NAIROBI - August 11, 2017 is a day that Akinyi will never forget.
That evening Kenya's electoral commission announced the result of the August 8 election, showing President Uhuru Kenyatta had won with 54 percent of the vote.
Akinyi's neighborhood in Nairobi, the Dandora slum, descended into chaos. Youths started burning bonfires to show their displeasure with the outcome.
WATCH: Kenyan Police Raped Dozens During Election Period, Human Rights Watch Says
According to Akinyi, who asked that her real name not be used for this story, police started clearing roads and searching for troublemakers. She said police entered her block and instructed all men to come outside, including her husband.
Akinyi said three police officers walked into her room.

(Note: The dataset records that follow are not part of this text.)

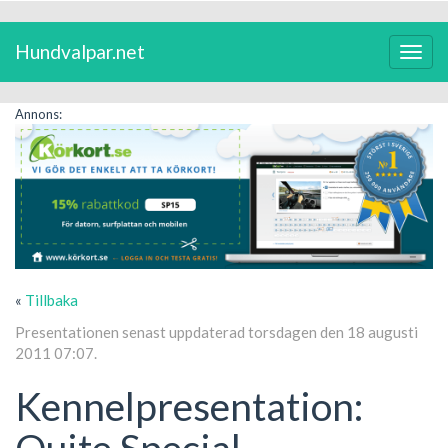
Hundvalpar.net
Växla
navig
Annons:
«
Tillbaka
Presentationen senast uppdaterad torsdagen den 18 augusti
2011 07:07.
Kennelpresentation:
Quite Special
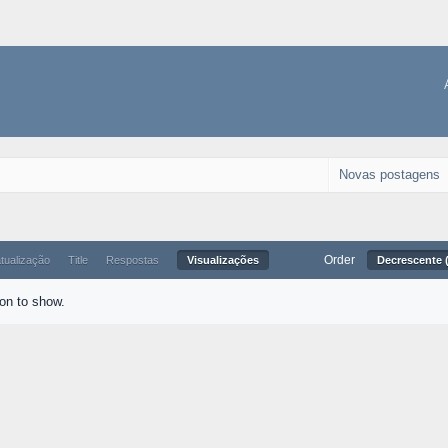
Novas postagens
Order
atualização
Title
Respostas
Visualizações
Decrescente (
ion to show.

"When they walked in, they said to me 'I was the government property and I asked how, I am someone's wife.' They hit with the baton twice, " she recalled. "That's when I knew they were serious. Another one grabbed and tore my blouse saying to me 'you will know how you have become government property.' Then they raped me. It's painful and hard."
According to a Human Rights Watch report, Akinyi is not alone. The organization has documented 71 cases of rape and says the true number may be even higher, as other victims refuse to come out, fearing reprisal and victimization.
"The research did not really set out to determine the exact number of people who were raped during this period, said HRW senior women's researcher Agnes Odhiambo.
"But just to look at the patterns of the violence and the state response to the violence," she noted. "We found that half of the rapes were gun rapes involving two or more perpetrators and actually about half of these rapes were perpetrated by police or men in uniform."
Government spokesman Eric Kiraithe disputed the allegations, although he said all the cases will be investigated.
"But I can assure you," he said, "it's not unheard of for police officers to rape but certainly not usually in situation riots. In the situation of riot, and I read the description that report is based on fabricated evidence mainly."
Akinyi, doesn't know when she will get justice or even how to share her story with her family. For now, she finds comfort in alcohol to forget the events of that day and to get a peaceful sleep.